I'm so very sorry, PJ.  Zoey was a doll and was so lucky to have you and your husband for parents. Hang in there. You guys are in all of our thoughts.


----------



## cylaura (Jan 13, 2011)

Oh, PJ, I am so, so sorry. I know how much you loved Zoey and how lucky she was to have found her forever home with you. My thoughts are with you guys. Thank you so much for always sharing your sweet stories of her here with us. HUGS!


----------



## LizardGirl (Aug 25, 2008)

Oh no! I'm so sorry she had to move on, poor sweet girl... (hugs to you)


----------



## MomLady (Aug 14, 2010)

Hugs to you.

I am so sorry for your loss. 

I'm glad she was rescued by you. 

I have such a big lump in my throat. So sorry.

Donna


----------



## Christemo (Oct 5, 2011)

I'm so, so sorry.


----------



## sweetergrrrl (May 5, 2009)

Link and I are sending hugs to you, hedge-dad and Cholla. I am sorry to see Zoey go, she was a character!! 

These posts always make me realize how precious Link and my Hammys are. I am going to get Link out right now for an afternoon of cuddle time.


----------



## SquiggyTheHedgie (Jul 26, 2011)

Sweet Zoey, may you rest in peace knowing you were loved so very much by your family. You will be greatly missed.


----------



## shetland (Sep 2, 2008)

I was shocked and the tears burned my eyes. Our little angel Zoey really was an angel now. I remember something my good friend Nikki (MaMa to the late beloved Geoffrey) told me when my most loved Skeeter died.

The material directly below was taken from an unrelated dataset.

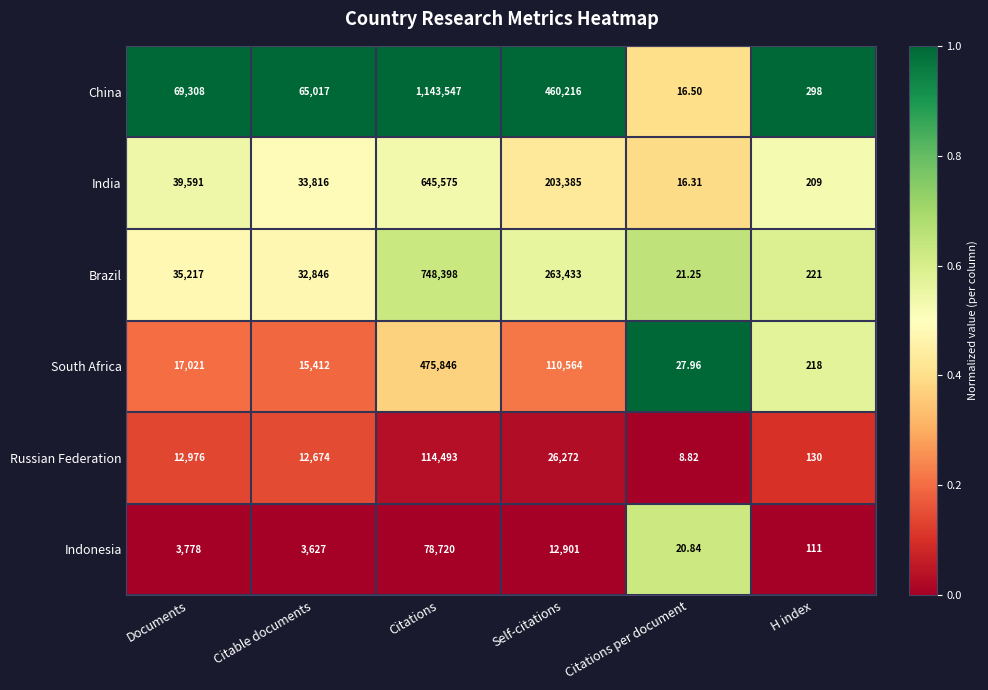

Rank the series at Self-citations from highest to lowest value.

China, Brazil, India, South Africa, Russian Federation, Indonesia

She told me that the reason why it hurt so much is that he brought me so much love and joy. I am sure the same is true of sweet Zoey. Imagine, an angel with that adorable face and priceless grin.


----------



## tie-dye hedgie (Dec 19, 2009)

PJ and Triple-H, 
I am so, so, very sorry to hear. Many hugs and prayers go to you two, as well as Cholla and Pepper. I posted in your thread of the painting of Zoey, I thought it was one of the best paintings you have ever done. Rest in Peace Zoey.


----------